Background:the ancient igneous and metamorphic basement rocks of Orkney comprise three rock types,
- neisses (with amphibolite)
- foliated granites and
- minor and late, undeformed granite and aplite veins

The oldest rocks in Orkney are the granite gneisses and schists exposed in West Mainland at Yesnaby, Stromness and on Graemsay (Strachan, 2003). The absolute age of the Orkney basement rocks is unknown. The rocks resemble migmatised Moine rocks found within the Kirtomy Nappe above the Swordly Thrust in eastern Sutherland.

Basement Moine Map
These rocks, and by inference the Orkney inliers, with mica schists, psammites and subordinate semipelites belong to the Loch Eil Group of the Moine, with a sedimentary age of about 950 million years.
Recent work on the rims of Zircon crystals which grew during migmatisation has given ages of 461+/- 13 million years for the Kirtomy assemblage and 467+/-10 million years for the Naver assemblage establishing the presence of a middle Ordovician (Taconic) tectonothermal event.
This is in contrast to the age of gneiss formation and migmatisation recorded in Moine rocks of the south-western part of the Northern Highland block and older rocks of the Central Highlands where the main tectonothermal event is dated about 840+/-11 million years. Detrital Zircons within the sedimentary precursors of these migmatites fall in the age range of 1,850 to 1,000 million years indicating that deposition of the Moine sediments in Sutherland probably occurred later than 1,000 million years ago.

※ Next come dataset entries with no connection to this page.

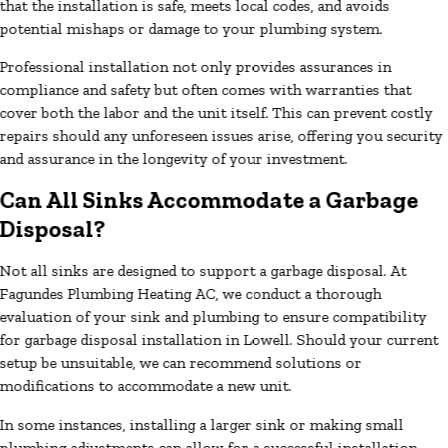
that the installation is safe, meets local codes, and avoids
potential mishaps or damage to your plumbing system.
Professional installation not only provides assurances in
compliance and safety but often comes with warranties that
cover both the labor and the unit itself. This can prevent costly
repairs should any unforeseen issues arise, offering you security
and assurance in the longevity of your investment.
Can All Sinks Accommodate a Garbage
Disposal?
Not all sinks are designed to support a garbage disposal. At
Fagundes Plumbing Heating AC, we conduct a thorough
evaluation of your sink and plumbing to ensure compatibility
for garbage disposal installation in Lowell. Should your current
setup be unsuitable, we can recommend solutions or
modifications to accommodate a new unit.
In some instances, installing a larger sink or making small
plumbing adjustments can allow for a successful installation.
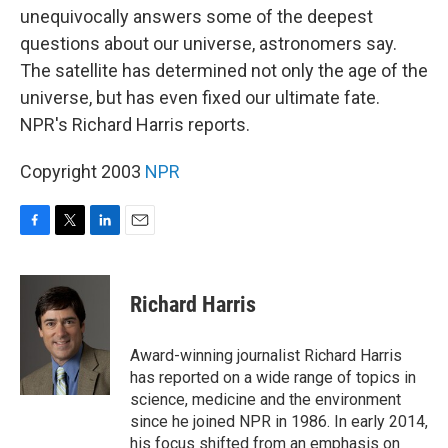
unequivocally answers some of the deepest
questions about our universe, astronomers say.
The satellite has determined not only the age of the
universe, but has even fixed our ultimate fate.
NPR's Richard Harris reports.
Copyright 2003
NPR
F
T
L
E
a
w
i
m
c
i
n
a
e
t
k
i
Richard Harris
b
t
e
l
o
e
d
o
r
I
Award-winning journalist Richard Harris
k
n
has reported on a wide range of topics in
science, medicine and the environment
since he joined NPR in 1986. In early 2014,
his focus shifted from an emphasis on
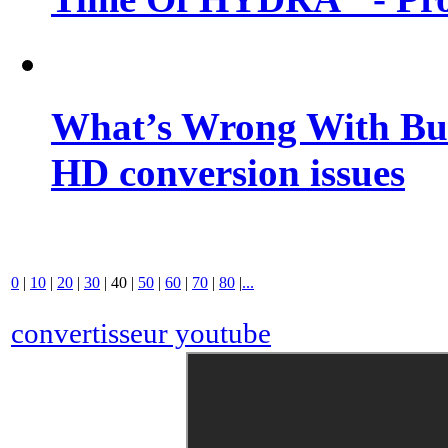
What’s Wrong With Buf
HD conversion issues
0
|
10
|
20
|
30
|
40
|
50
|
60
|
70
|
80
|
...
convertisseur youtube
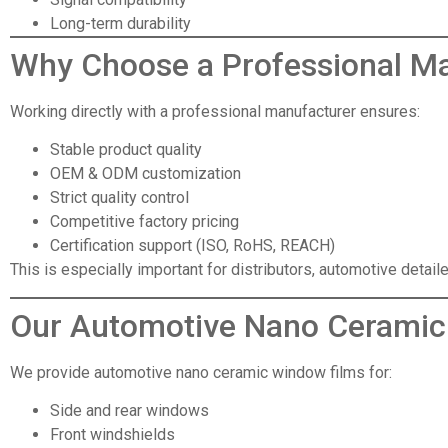
Long-term durability
Why Choose
a Professional M
Working directly with a professional manufacturer ensures:
Stable product quality
OEM & ODM customization
Strict quality control
Competitive factory pricing
Certification support (ISO, RoHS, REACH)
This is especially important for distributors, automotive detai
Our Automotive Nano Ceramic
We provide automotive nano ceramic window films for:
Side and rear windows
Front windshields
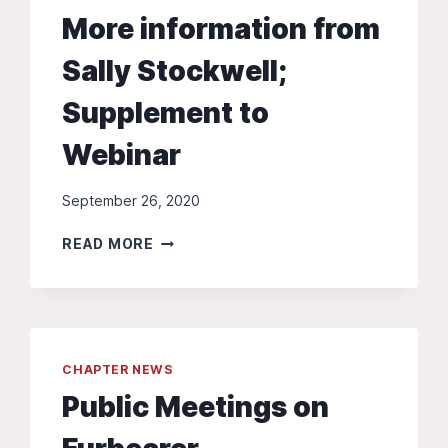
More information from
Sally Stockwell;
Supplement to
Webinar
September 26, 2020
MORE
READ MORE
INFORMATION
FROM
SALLY
STOCKWELL;
SUPPLEMENT
CHAPTER NEWS
TO
WEBINAR
Public Meetings on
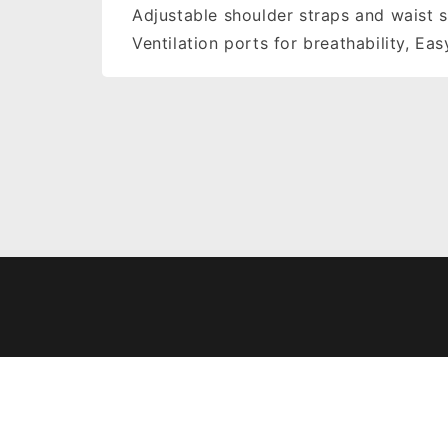
Adjustable shoulder straps and waist s
Ventilation ports for breathability, Ea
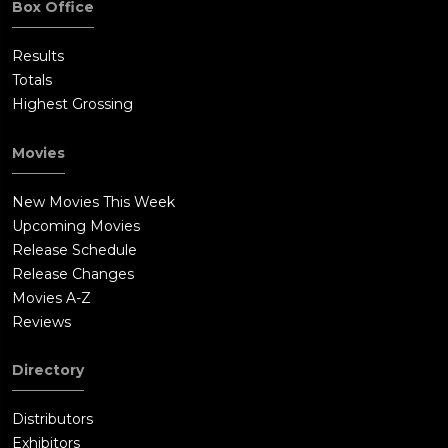
Box Office
Results
Totals
Highest Grossing
Movies
New Movies This Week
Upcoming Movies
Release Schedule
Release Changes
Movies A-Z
Reviews
Directory
Distributors
Exhibitors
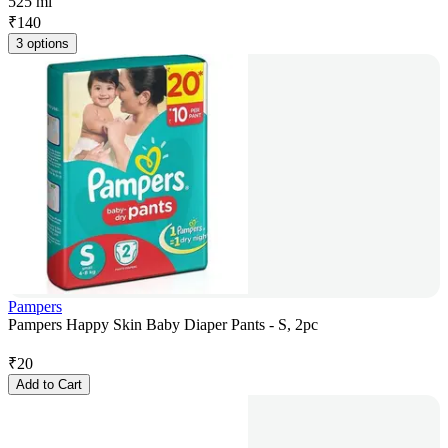
525 ml
₹
140
3 options
Pampers
Pampers Happy Skin Baby Diaper Pants - S, 2pc
₹
20
Add to Cart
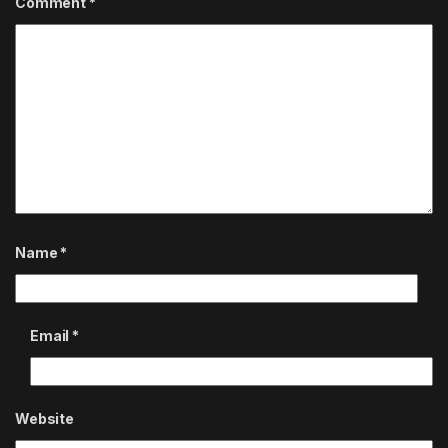
Comment
*
Name
*
Email
*
Website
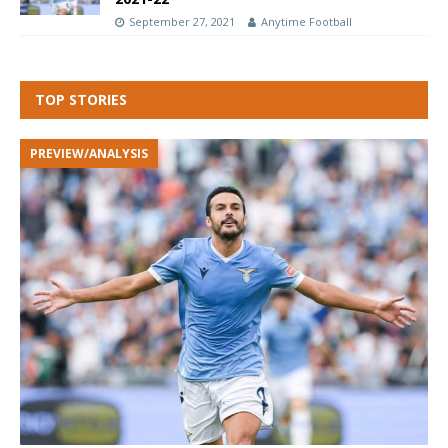
September 27, 2021
Anytime Football
TOP STORIES
PREVIEW/ANALYSIS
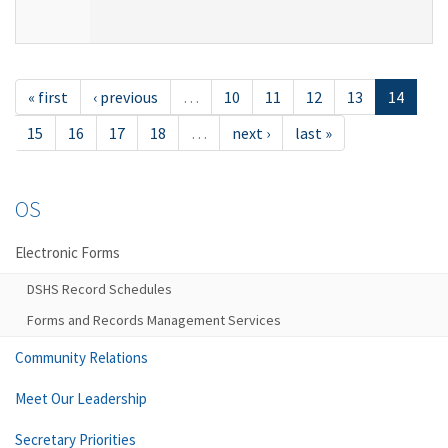
« first
‹ previous
…
10
11
12
13
14
15
16
17
18
…
next ›
last »
OS
Electronic Forms
DSHS Record Schedules
Forms and Records Management Services
Community Relations
Meet Our Leadership
Secretary Priorities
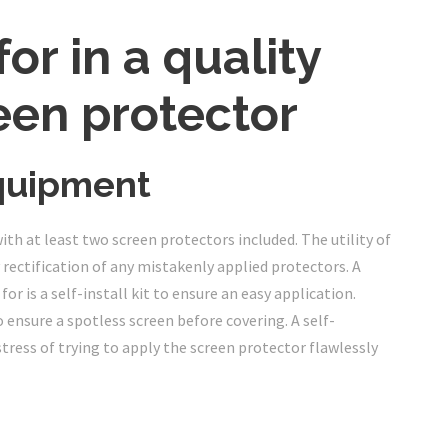
or in a quality
een protector
quipment
h at least two screen protectors included. The utility of
 rectification of any mistakenly applied protectors. A
r is a self-install kit to ensure an easy application.
o ensure a spotless screen before covering. A self-
tress of trying to apply the screen protector flawlessly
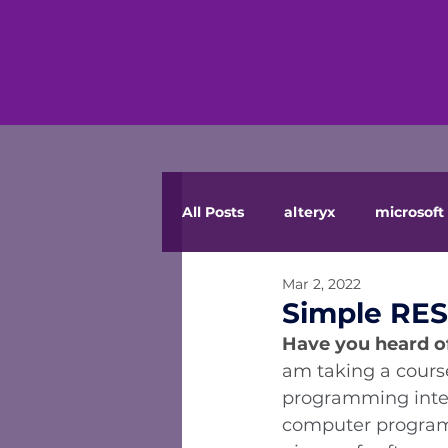
All Posts
alteryx
microsoft 
Mar 2, 2022
Simple RE
Have you heard of
am taking a course
programming inter
computer programs.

After a long period of burial in the crust of the Earth, these rocks were thrust to the surface during the Caledonian Mountain building episode between 500 and 400 million years ago. By the close of this period deep erosion had exposed the gneisses as a series of low domes. a terrain that was then buried by the breccias, conglomerates and sandstones of the Early Devonian including in Orkney the Harra Ebb Formation.